>>>

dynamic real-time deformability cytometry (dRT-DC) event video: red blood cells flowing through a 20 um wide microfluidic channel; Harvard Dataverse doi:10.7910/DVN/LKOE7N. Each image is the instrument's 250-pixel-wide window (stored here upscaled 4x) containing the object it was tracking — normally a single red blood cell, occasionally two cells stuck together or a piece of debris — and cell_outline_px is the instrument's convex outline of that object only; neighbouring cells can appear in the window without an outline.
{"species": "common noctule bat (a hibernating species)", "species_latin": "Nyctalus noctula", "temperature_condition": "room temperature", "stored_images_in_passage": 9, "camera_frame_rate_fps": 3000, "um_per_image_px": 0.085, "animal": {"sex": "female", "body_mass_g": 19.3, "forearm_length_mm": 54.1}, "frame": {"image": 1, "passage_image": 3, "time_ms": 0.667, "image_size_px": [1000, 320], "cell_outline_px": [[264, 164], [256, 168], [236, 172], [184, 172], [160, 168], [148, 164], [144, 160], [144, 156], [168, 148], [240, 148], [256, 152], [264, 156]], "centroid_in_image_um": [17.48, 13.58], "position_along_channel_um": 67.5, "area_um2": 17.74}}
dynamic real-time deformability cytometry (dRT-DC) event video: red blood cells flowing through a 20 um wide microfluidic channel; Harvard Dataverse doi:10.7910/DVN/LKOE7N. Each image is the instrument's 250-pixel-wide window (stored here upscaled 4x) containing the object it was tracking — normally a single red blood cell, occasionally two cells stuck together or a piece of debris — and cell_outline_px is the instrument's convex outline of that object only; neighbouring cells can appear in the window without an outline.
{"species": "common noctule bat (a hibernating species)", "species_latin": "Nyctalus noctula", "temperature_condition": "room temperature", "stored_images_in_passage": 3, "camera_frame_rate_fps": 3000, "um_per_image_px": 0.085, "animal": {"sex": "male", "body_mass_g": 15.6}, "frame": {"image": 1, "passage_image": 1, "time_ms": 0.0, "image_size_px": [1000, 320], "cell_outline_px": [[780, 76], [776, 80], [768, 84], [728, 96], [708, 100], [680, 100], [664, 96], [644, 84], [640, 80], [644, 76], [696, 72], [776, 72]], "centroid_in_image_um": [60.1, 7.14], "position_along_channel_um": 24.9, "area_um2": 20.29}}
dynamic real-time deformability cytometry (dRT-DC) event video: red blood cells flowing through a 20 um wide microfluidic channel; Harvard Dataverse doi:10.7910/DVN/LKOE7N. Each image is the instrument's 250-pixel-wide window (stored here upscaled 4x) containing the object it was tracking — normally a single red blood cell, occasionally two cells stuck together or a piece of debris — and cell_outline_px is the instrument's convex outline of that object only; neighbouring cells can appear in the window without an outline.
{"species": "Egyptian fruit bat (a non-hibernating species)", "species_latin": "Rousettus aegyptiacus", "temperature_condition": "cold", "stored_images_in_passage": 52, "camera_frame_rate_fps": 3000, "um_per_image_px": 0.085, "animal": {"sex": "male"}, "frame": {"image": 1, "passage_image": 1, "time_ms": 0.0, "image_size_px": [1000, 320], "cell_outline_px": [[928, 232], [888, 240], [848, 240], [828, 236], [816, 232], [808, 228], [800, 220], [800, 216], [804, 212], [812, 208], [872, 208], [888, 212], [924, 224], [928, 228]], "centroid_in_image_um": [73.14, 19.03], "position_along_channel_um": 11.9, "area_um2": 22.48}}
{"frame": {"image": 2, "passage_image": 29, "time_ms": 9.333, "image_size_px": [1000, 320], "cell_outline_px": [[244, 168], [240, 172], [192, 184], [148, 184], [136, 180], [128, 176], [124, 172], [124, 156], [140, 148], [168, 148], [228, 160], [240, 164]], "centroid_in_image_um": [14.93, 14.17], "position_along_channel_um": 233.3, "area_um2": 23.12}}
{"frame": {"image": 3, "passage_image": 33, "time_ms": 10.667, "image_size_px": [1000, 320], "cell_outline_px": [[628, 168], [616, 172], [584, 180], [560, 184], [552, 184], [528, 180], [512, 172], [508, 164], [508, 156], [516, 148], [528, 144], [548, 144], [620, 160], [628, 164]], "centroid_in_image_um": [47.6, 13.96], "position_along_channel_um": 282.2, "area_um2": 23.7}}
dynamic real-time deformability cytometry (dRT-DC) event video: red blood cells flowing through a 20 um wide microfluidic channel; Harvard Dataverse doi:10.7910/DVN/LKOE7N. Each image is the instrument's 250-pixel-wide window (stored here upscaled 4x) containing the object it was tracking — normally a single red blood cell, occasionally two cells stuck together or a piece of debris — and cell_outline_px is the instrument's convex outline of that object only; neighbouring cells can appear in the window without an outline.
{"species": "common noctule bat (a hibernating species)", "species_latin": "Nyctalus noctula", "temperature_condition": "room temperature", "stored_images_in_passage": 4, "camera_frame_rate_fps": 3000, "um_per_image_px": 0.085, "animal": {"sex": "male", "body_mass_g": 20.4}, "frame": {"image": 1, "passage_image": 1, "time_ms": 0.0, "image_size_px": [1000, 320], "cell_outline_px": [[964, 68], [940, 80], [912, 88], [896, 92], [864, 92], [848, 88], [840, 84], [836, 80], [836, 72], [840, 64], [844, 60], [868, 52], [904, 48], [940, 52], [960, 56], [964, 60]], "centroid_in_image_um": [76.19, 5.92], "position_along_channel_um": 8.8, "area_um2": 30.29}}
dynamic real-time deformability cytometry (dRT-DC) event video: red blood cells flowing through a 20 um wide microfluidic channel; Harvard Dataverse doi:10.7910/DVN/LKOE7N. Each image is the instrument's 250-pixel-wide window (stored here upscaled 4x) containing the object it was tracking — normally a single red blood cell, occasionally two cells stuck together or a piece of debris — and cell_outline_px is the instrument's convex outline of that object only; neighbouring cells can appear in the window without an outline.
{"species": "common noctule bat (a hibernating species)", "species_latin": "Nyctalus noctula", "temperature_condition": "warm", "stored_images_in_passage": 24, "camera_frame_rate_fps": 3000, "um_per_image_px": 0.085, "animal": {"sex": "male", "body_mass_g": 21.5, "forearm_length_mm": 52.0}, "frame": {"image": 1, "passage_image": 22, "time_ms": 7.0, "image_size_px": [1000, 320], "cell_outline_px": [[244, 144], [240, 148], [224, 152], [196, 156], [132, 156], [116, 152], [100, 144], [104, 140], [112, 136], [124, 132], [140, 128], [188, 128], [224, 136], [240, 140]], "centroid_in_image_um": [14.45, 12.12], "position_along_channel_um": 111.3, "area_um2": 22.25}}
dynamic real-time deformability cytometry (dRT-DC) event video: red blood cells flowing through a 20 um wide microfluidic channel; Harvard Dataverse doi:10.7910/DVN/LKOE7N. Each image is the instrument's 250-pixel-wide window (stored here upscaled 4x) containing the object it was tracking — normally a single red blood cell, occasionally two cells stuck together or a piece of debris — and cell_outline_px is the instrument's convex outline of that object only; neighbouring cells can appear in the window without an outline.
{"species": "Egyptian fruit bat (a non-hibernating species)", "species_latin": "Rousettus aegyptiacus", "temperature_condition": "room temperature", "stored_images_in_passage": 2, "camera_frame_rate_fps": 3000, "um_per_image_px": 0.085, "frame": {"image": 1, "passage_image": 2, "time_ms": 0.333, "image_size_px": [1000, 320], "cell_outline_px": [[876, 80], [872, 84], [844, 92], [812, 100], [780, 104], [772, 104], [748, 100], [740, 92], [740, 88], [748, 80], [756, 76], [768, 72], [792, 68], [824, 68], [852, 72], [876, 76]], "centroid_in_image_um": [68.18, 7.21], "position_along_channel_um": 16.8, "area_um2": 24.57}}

<<<

Brief:
Print out all the entries precisely as written.

Expected answer:
dynamic real-time deformability cytometry (dRT-DC) event video: red blood cells flowing through a 20 um wide microfluidic channel; Harvard Dataverse doi:10.7910/DVN/LKOE7N. Each image is the instrument's 250-pixel-wide window (stored here upscaled 4x) containing the object it was tracking — normally a single red blood cell, occasionally two cells stuck together or a piece of debris — and cell_outline_px is the instrument's convex outline of that object only; neighbouring cells can appear in the window without an outline.
{"species": "common noctule bat (a hibernating species)", "species_latin": "Nyctalus noctula", "temperature_condition": "room temperature", "stored_images_in_passage": 9, "camera_frame_rate_fps": 3000, "um_per_image_px": 0.085, "animal": {"sex": "female", "body_mass_g": 19.3, "forearm_length_mm": 54.1}, "frame": {"image": 1, "passage_image": 3, "time_ms": 0.667, "image_size_px": [1000, 320], "cell_outline_px": [[264, 164], [256, 168], [236, 172], [184, 172], [160, 168], [148, 164], [144, 160], [144, 156], [168, 148], [240, 148], [256, 152], [264, 156]], "centroid_in_image_um": [17.48, 13.58], "position_along_channel_um": 67.5, "area_um2": 17.74}}
dynamic real-time deformability cytometry (dRT-DC) event video: red blood cells flowing through a 20 um wide microfluidic channel; Harvard Dataverse doi:10.7910/DVN/LKOE7N. Each image is the instrument's 250-pixel-wide window (stored here upscaled 4x) containing the object it was tracking — normally a single red blood cell, occasionally two cells stuck together or a piece of debris — and cell_outline_px is the instrument's convex outline of that object only; neighbouring cells can appear in the window without an outline.
{"species": "common noctule bat (a hibernating species)", "species_latin": "Nyctalus noctula", "temperature_condition": "room temperature", "stored_images_in_passage": 3, "camera_frame_rate_fps": 3000, "um_per_image_px": 0.085, "animal": {"sex": "male", "body_mass_g": 15.6}, "frame": {"image": 1, "passage_image": 1, "time_ms": 0.0, "image_size_px": [1000, 320], "cell_outline_px": [[780, 76], [776, 80], [768, 84], [728, 96], [708, 100], [680, 100], [664, 96], [644, 84], [640, 80], [644, 76], [696, 72], [776, 72]], "centroid_in_image_um": [60.1, 7.14], "position_along_channel_um": 24.9, "area_um2": 20.29}}
dynamic real-time deformability cytometry (dRT-DC) event video: red blood cells flowing through a 20 um wide microfluidic channel; Harvard Dataverse doi:10.7910/DVN/LKOE7N. Each image is the instrument's 250-pixel-wide window (stored here upscaled 4x) containing the object it was tracking — normally a single red blood cell, occasionally two cells stuck together or a piece of debris — and cell_outline_px is the instrument's convex outline of that object only; neighbouring cells can appear in the window without an outline.
{"species": "Egyptian fruit bat (a non-hibernating species)", "species_latin": "Rousettus aegyptiacus", "temperature_condition": "cold", "stored_images_in_passage": 52, "camera_frame_rate_fps": 3000, "um_per_image_px": 0.085, "animal": {"sex": "male"}, "frame": {"image": 1, "passage_image": 1, "time_ms": 0.0, "image_size_px": [1000, 320], "cell_outline_px": [[928, 232], [888, 240], [848, 240], [828, 236], [816, 232], [808, 228], [800, 220], [800, 216], [804, 212], [812, 208], [872, 208], [888, 212], [924, 224], [928, 228]], "centroid_in_image_um": [73.14, 19.03], "position_along_channel_um": 11.9, "area_um2": 22.48}}
{"frame": {"image": 2, "passage_image": 29, "time_ms": 9.333, "image_size_px": [1000, 320], "cell_outline_px": [[244, 168], [240, 172], [192, 184], [148, 184], [136, 180], [128, 176], [124, 172], [124, 156], [140, 148], [168, 148], [228, 160], [240, 164]], "centroid_in_image_um": [14.93, 14.17], "position_along_channel_um": 233.3, "area_um2": 23.12}}
{"frame": {"image": 3, "passage_image": 33, "time_ms": 10.667, "image_size_px": [1000, 320], "cell_outline_px": [[628, 168], [616, 172], [584, 180], [560, 184], [552, 184], [528, 180], [512, 172], [508, 164], [508, 156], [516, 148], [528, 144], [548, 144], [620, 160], [628, 164]], "centroid_in_image_um": [47.6, 13.96], "position_along_channel_um": 282.2, "area_um2": 23.7}}
dynamic real-time deformability cytometry (dRT-DC) event video: red blood cells flowing through a 20 um wide microfluidic channel; Harvard Dataverse doi:10.7910/DVN/LKOE7N. Each image is the instrument's 250-pixel-wide window (stored here upscaled 4x) containing the object it was tracking — normally a single red blood cell, occasionally two cells stuck together or a piece of debris — and cell_outline_px is the instrument's convex outline of that object only; neighbouring cells can appear in the window without an outline.
{"species": "common noctule bat (a hibernating species)", "species_latin": "Nyctalus noctula", "temperature_condition": "room temperature", "stored_images_in_passage": 4, "camera_frame_rate_fps": 3000, "um_per_image_px": 0.085, "animal": {"sex": "male", "body_mass_g": 20.4}, "frame": {"image": 1, "passage_image": 1, "time_ms": 0.0, "image_size_px": [1000, 320], "cell_outline_px": [[964, 68], [940, 80], [912, 88], [896, 92], [864, 92], [848, 88], [840, 84], [836, 80], [836, 72], [840, 64], [844, 60], [868, 52], [904, 48], [940, 52], [960, 56], [964, 60]], "centroid_in_image_um": [76.19, 5.92], "position_along_channel_um": 8.8, "area_um2": 30.29}}
dynamic real-time deformability cytometry (dRT-DC) event video: red blood cells flowing through a 20 um wide microfluidic channel; Harvard Dataverse doi:10.7910/DVN/LKOE7N. Each image is the instrument's 250-pixel-wide window (stored here upscaled 4x) containing the object it was tracking — normally a single red blood cell, occasionally two cells stuck together or a piece of debris — and cell_outline_px is the instrument's convex outline of that object only; neighbouring cells can appear in the window without an outline.
{"species": "common noctule bat (a hibernating species)", "species_latin": "Nyctalus noctula", "temperature_condition": "warm", "stored_images_in_passage": 24, "camera_frame_rate_fps": 3000, "um_per_image_px": 0.085, "animal": {"sex": "male", "body_mass_g": 21.5, "forearm_length_mm": 52.0}, "frame": {"image": 1, "passage_image": 22, "time_ms": 7.0, "image_size_px": [1000, 320], "cell_outline_px": [[244, 144], [240, 148], [224, 152], [196, 156], [132, 156], [116, 152], [100, 144], [104, 140], [112, 136], [124, 132], [140, 128], [188, 128], [224, 136], [240, 140]], "centroid_in_image_um": [14.45, 12.12], "position_along_channel_um": 111.3, "area_um2": 22.25}}
dynamic real-time deformability cytometry (dRT-DC) event video: red blood cells flowing through a 20 um wide microfluidic channel; Harvard Dataverse doi:10.7910/DVN/LKOE7N. Each image is the instrument's 250-pixel-wide window (stored here upscaled 4x) containing the object it was tracking — normally a single red blood cell, occasionally two cells stuck together or a piece of debris — and cell_outline_px is the instrument's convex outline of that object only; neighbouring cells can appear in the window without an outline.
{"species": "Egyptian fruit bat (a non-hibernating species)", "species_latin": "Rousettus aegyptiacus", "temperature_condition": "room temperature", "stored_images_in_passage": 2, "camera_frame_rate_fps": 3000, "um_per_image_px": 0.085, "frame": {"image": 1, "passage_image": 2, "time_ms": 0.333, "image_size_px": [1000, 320], "cell_outline_px": [[876, 80], [872, 84], [844, 92], [812, 100], [780, 104], [772, 104], [748, 100], [740, 92], [740, 88], [748, 80], [756, 76], [768, 72], [792, 68], [824, 68], [852, 72], [876, 76]], "centroid_in_image_um": [68.18, 7.21], "position_along_channel_um": 16.8, "area_um2": 24.57}}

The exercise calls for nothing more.